**PROBLEMS AND TASKS:**
**a.** According to the blog post on southern Delaware theater groups, how many people can the Clear Space Theater on Baltimore Avenue seat?
**b.** Reproduce the blog post on southern Delaware theater groups word for word, from "Milton Theater. The" to "in recent years.".

**EXCERPTED PASSAGE:**
■ ■ ■ ■

As Old Man Winter continues to flex his muscles outdoors, we feature in this week’s offseason edition of the “Weekender Blog” some of southern Delaware’s fine indoor entertainment options, particular nearby theater groups.
They may be local, but don’t let their size fool you. There’s a very committed and loyal group of theater enthusiasts in Sussex County who put everything they have into their craft and take a great deal of pride in putting on professional performances.
For a very reasonable price, you can enjoy real quality entertainment here in southern Delaware. And what better time than during the offseason, when outdoors options are obviously limited, to take in a local show?
Check out some of our choices below for enjoyable entertainment options during the cold weather season in southern Delaware.
Clear Space Theater Group. Located on Baltimore Avenue, in the heart of Rehoboth Beach, Clear Space Theater has been a leader in southern Delaware’s performing arts community since it’s founding in 2004. The group’s vast annual collection of shows and events, which began with “Oklahoma!” in 2005, are some of the finest in the state and are generally well attended by locals and visitors alike. The theater group is comprised of a professional acting company, an arts institute offering educational programs to area students and its “On Tour” group, which is offered in cooperation with local civic organizations. The theater on Baltimore Avenue, just a short walk from the beach and Boardwalk, can seat 250 people and hosts a wide collection of performances and events every year.
Possum Point Players. Possum Point Players was formed in 1973 with the goal of bringing the experience of live theater to Sussex County for the education and enjoyment of local residents. Located in Georgetown in an old youth recreation building aptly named “Possum Hall,” the theater group has featured nearly 200 shows since its beginnings and has become a fixture in the Sussex County arts scene. Spinning off from the Possum Point Players in recent years has been a theater group of secondary school age children, a Shakespeare reading group and an Ad Hoc Touring Company. Since its beginnings, the membership of the group has grown from just 15 charter members to more than 200.
Second Street Players. Located on Walnut Street in Milford, Second Street Players is a year-round community theater located on the south bank of the picturesque Mispillion River. The group produces and performs several shows a year, ranging from musicals and dramas, to comedies and original works. They also feature a children’s theater and perform cooperative productions with other local groups and schools. Second Street Players generally produces an average of five main stage shows per year, along with a handful of children’s theater performances.
Milton Theater. The Milton Theatre Co. produces high-quality stage productions at their historic theater on Union Street in historic Milton. They also partner with other arts organizations in an attempt to promote the arts as much as possible in Sussex County. Performances are held in the old Milton Theater, an art deco movie house that was purchased and extensively remodeled by the theater company in recent years.

■ ■ ■ ■

**DATASET SECTION:**
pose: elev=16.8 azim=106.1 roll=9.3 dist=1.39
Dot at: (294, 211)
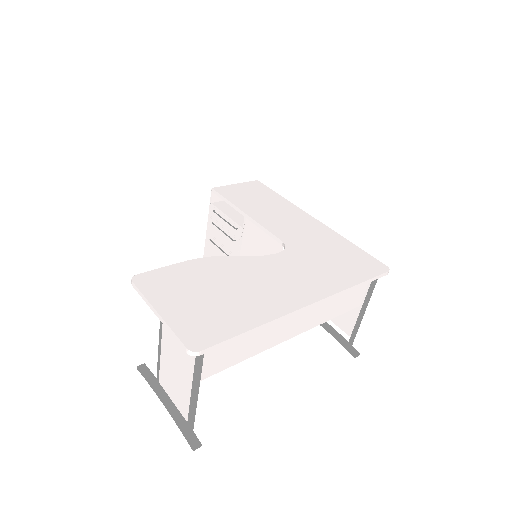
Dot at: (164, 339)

■ ■ ■ ■

**ANSWERS TO EACH TASK:**
**a.** 250 people.

**b.**
Milton Theater. The Milton Theatre Co. produces high-quality stage productions at their historic theater on Union Street in historic Milton. They also partner with other arts organizations in an attempt to promote the arts as much as possible in Sussex County. Performances are held in the old Milton Theater, an art deco movie house that was purchased and extensively remodeled by the theater company in recent years.